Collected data
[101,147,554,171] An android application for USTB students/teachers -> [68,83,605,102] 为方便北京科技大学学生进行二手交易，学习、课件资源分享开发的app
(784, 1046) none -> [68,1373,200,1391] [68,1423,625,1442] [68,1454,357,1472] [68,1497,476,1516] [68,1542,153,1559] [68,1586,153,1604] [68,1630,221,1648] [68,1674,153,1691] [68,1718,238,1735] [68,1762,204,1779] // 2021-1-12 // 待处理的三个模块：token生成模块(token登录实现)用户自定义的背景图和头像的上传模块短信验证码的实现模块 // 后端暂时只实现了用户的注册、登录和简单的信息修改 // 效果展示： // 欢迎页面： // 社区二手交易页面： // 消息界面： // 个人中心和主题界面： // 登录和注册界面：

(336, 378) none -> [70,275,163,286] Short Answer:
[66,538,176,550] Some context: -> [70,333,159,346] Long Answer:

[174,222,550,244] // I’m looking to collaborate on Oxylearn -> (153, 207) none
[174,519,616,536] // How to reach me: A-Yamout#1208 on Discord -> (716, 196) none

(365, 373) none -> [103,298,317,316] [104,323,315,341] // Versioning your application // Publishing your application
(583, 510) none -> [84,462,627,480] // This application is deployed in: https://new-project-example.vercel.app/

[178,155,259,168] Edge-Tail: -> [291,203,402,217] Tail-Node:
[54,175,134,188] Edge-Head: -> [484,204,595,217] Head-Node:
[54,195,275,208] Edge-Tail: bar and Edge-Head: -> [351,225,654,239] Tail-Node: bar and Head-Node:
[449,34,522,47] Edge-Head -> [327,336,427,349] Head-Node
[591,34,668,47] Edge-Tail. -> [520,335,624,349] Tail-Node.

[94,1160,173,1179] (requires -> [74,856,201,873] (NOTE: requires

Assignment
Each entry above must be repeated word for word.

Final answer
[101,147,554,171] An android application for USTB students/teachers -> [68,83,605,102] 为方便北京科技大学学生进行二手交易，学习、课件资源分享开发的app
(784, 1046) none -> [68,1373,200,1391] [68,1423,625,1442] [68,1454,357,1472] [68,1497,476,1516] [68,1542,153,1559] [68,1586,153,1604] [68,1630,221,1648] [68,1674,153,1691] [68,1718,238,1735] [68,1762,204,1779] // 2021-1-12 // 待处理的三个模块：token生成模块(token登录实现)用户自定义的背景图和头像的上传模块短信验证码的实现模块 // 后端暂时只实现了用户的注册、登录和简单的信息修改 // 效果展示： // 欢迎页面： // 社区二手交易页面： // 消息界面： // 个人中心和主题界面： // 登录和注册界面：

(336, 378) none -> [70,275,163,286] Short Answer:
[66,538,176,550] Some context: -> [70,333,159,346] Long Answer:

[174,222,550,244] // I’m looking to collaborate on Oxylearn -> (153, 207) none
[174,519,616,536] // How to reach me: A-Yamout#1208 on Discord -> (716, 196) none

(365, 373) none -> [103,298,317,316] [104,323,315,341] // Versioning your application // Publishing your application
(583, 510) none -> [84,462,627,480] // This application is deployed in: https://new-project-example.vercel.app/

[178,155,259,168] Edge-Tail: -> [291,203,402,217] Tail-Node:
[54,175,134,188] Edge-Head: -> [484,204,595,217] Head-Node:
[54,195,275,208] Edge-Tail: bar and Edge-Head: -> [351,225,654,239] Tail-Node: bar and Head-Node:
[449,34,522,47] Edge-Head -> [327,336,427,349] Head-Node
[591,34,668,47] Edge-Tail. -> [520,335,624,349] Tail-Node.

[94,1160,173,1179] (requires -> [74,856,201,873] (NOTE: requires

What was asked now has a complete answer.